PROVIDED TEXT:
Liberty University President Jerry Falwell Jr. said he's asked the FBI to investigate a "criminal conspiracy" against him that he alleges has been orchestrated by disgruntled former board members and employees of the evangelical Christian college.
“Our attorneys have determined that this small group of former board members and employees, they’re involved in a criminal conspiracy, are working together to steal Liberty property in the form of emails and provided them to reporters," Falwell told The Hill.
The accusations come after Politico published a story Monday, citing unnamed sources only described as current or former officials or associates of Falwell, alleging the university president "presides over a culture of self-dealing" that has inappropriately benefited him and his family.
Falwell, one of President Trump's earliest and staunchest supporters, has also come under increased scrutiny recently over his personal life and business investments, including his involvement in a Miami hostel.
Falwell claimed the emails were leaked as part of an "attempted coup" to oust him as school president, in part because of his support for Trump and the school's financial stress following the death of his father — Rev. Jerry Falwell, the evangelist who founded Liberty and served as Moral Majority leader before dying in 2007 — as "leverage to take over."
Speaking to the Associated Press, Falwell said he's "not going to dignify the lies that were reported yesterday with a response, but I am going to the authorities and I am going to civil court." He referred to the reporter who wrote the story as a "little boy."

TASK SET:
1. According to the Falwell article, in what year did Falwell's father die?
2. Please return the part of the Falwell article starting with "Liberty University President" and going on through "and his family.".

SOURCE INFORMATION:
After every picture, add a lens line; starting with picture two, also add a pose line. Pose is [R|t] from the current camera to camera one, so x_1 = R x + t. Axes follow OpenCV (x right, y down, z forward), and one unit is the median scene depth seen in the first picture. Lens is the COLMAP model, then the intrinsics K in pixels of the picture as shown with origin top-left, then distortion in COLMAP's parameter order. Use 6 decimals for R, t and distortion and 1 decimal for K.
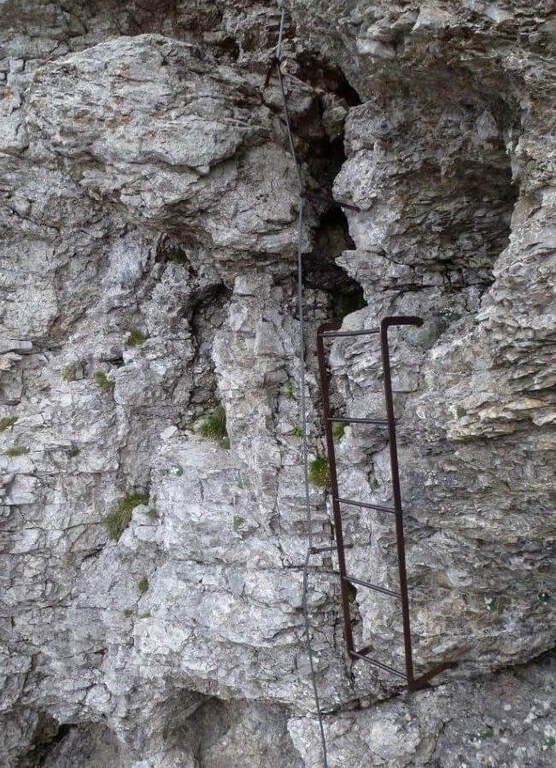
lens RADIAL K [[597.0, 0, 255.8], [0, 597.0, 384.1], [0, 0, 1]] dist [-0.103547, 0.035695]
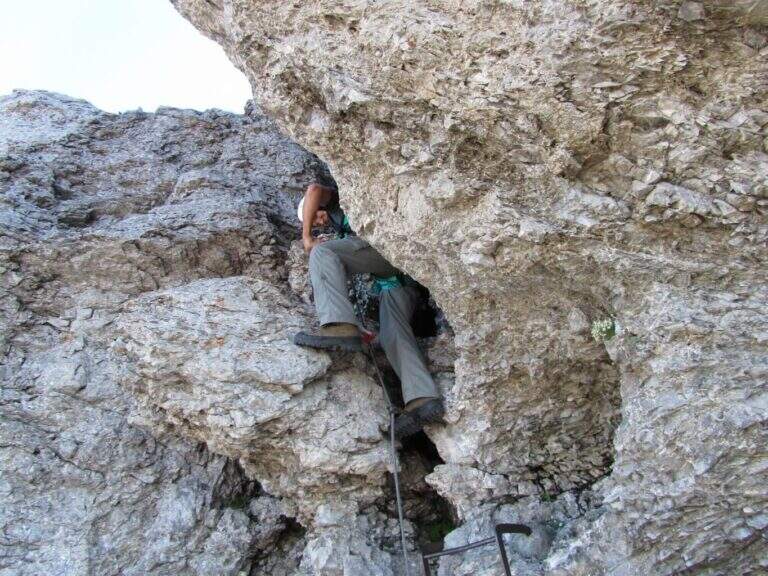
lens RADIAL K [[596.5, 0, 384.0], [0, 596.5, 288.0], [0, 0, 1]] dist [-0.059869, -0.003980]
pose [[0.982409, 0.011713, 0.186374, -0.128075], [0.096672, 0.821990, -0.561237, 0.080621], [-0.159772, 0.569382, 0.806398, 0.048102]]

--

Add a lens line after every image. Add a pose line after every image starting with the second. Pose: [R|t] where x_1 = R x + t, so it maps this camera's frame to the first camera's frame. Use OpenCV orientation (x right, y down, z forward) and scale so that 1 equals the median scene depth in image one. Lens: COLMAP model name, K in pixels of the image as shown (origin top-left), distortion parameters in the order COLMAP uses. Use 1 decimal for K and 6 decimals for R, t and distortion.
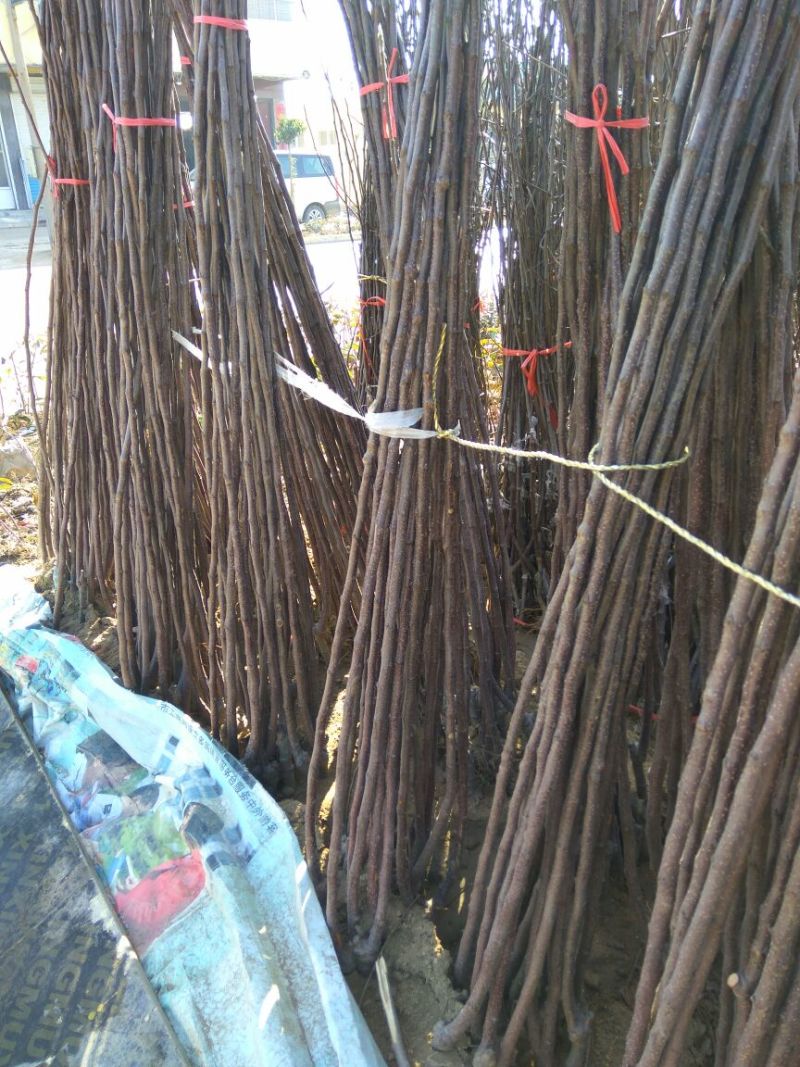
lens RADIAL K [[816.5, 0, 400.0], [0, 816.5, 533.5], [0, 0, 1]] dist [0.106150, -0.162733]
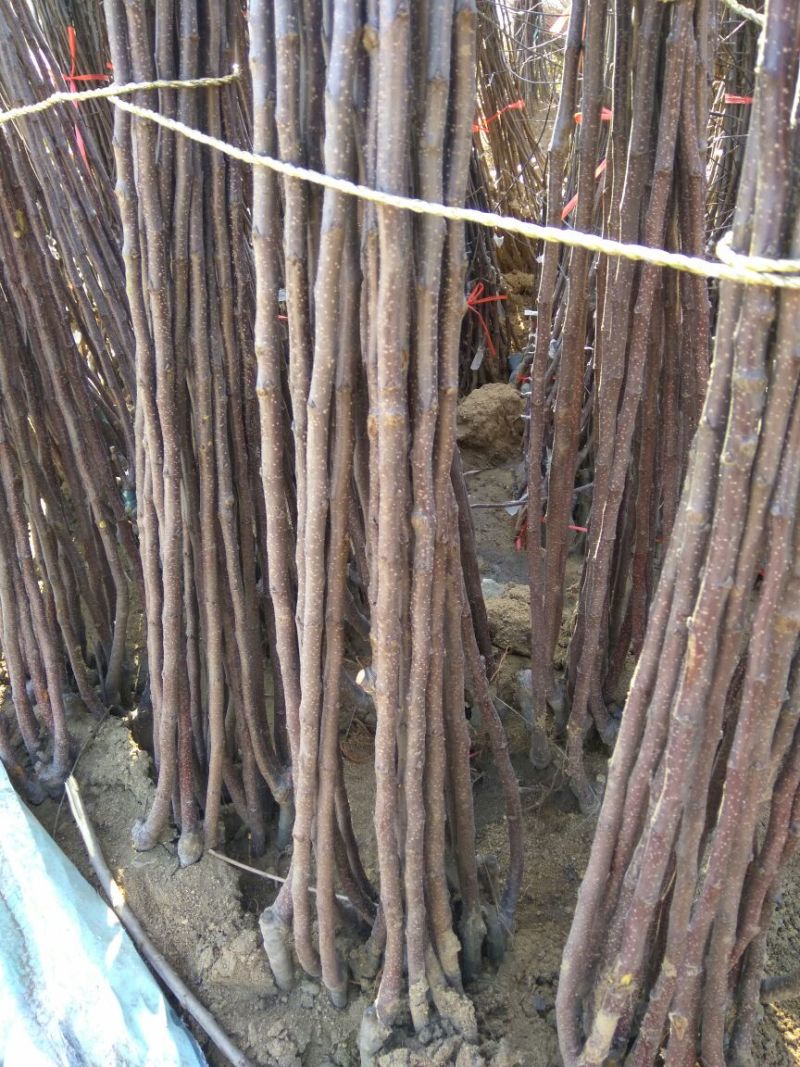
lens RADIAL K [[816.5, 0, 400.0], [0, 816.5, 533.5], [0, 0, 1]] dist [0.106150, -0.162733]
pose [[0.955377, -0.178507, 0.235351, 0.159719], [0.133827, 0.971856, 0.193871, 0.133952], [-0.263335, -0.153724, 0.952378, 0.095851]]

RESULTS OF THE TASKS:
1. 2007

2.
Liberty University President Jerry Falwell Jr. said he's asked the FBI to investigate a "criminal conspiracy" against him that he alleges has been orchestrated by disgruntled former board members and employees of the evangelical Christian college.
“Our attorneys have determined that this small group of former board members and employees, they’re involved in a criminal conspiracy, are working together to steal Liberty property in the form of emails and provided them to reporters," Falwell told The Hill.
The accusations come after Politico published a story Monday, citing unnamed sources only described as current or former officials or associates of Falwell, alleging the university president "presides over a culture of self-dealing" that has inappropriately benefited him and his family.